Watching Channel Nine, part of the conglomerate Faruqi has a gig at, is like watching TV in a world where the Germans won WWII. Married At First Sight? Despite a few recent additions, it looks like a blondes breeding camp. And check out the credits list for that show or The Block. One of the reasons there might be less racial or cultural tension at such places is because they still overwhelmingly hire Anglos, and a few European-Australians. In February, Faruqi wrote an entire story about Australian TV product, name-checked those shows, and didn’t say a thing about their dazzling whiteness. One wonders if he’d still have a column if he had.

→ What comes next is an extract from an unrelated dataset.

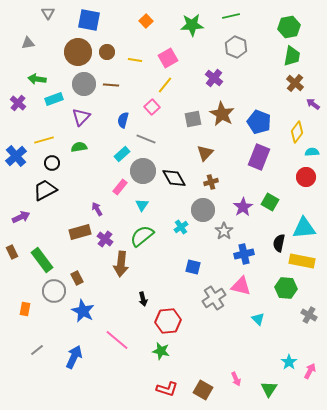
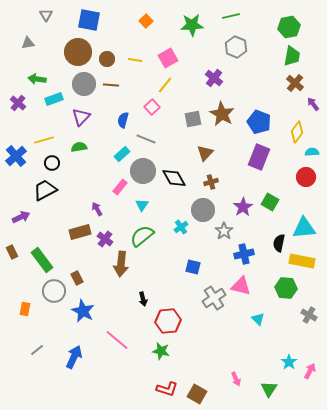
gray triangle at (48, 13): moved 2 px left, 2 px down
brown circle at (107, 52): moved 7 px down
purple arrow at (313, 104): rotated 16 degrees clockwise
brown square at (203, 390): moved 6 px left, 4 px down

Well, people are going to talk. What really matters is what ABC leadership does. Many of the ABC’s critics from the left are either blithe about the real political risks to public broadcasting, or now actively do not care. This discontinuity is part of the wider historical discontinuity on the left/progressive side, in which we cannot honour, defend and advance the achievements we have made, because everything is now being seen through the lens of colonialism, and the implicit notion that nothing done since its inauguration can be valued or have moral worth.
ABC management, board, supporters, the left, unions and other progressive groups now need to make an unequivocal defence of the organisation in particular, and public broadcasting in general. They need to talk back to the weird self-indulgent, self-serving festival of second-guessing and endless apology, which is the opposite of a genuinely radical race politics, and assertively advance the ABC’s record on diverse programming, and on its own processes of dealing with internal problems.
That does ask of them some minimal courage in this era: that of going against people whose approval they seek, and who have, on their grounds, a case. But ABC management’s first job, in this register, is to defend the institution, its achievements, aims, intent and role in public life. Otherwise, the IPA will get from the ABC, by way of progressives, what it couldn’t do itself: a TKO.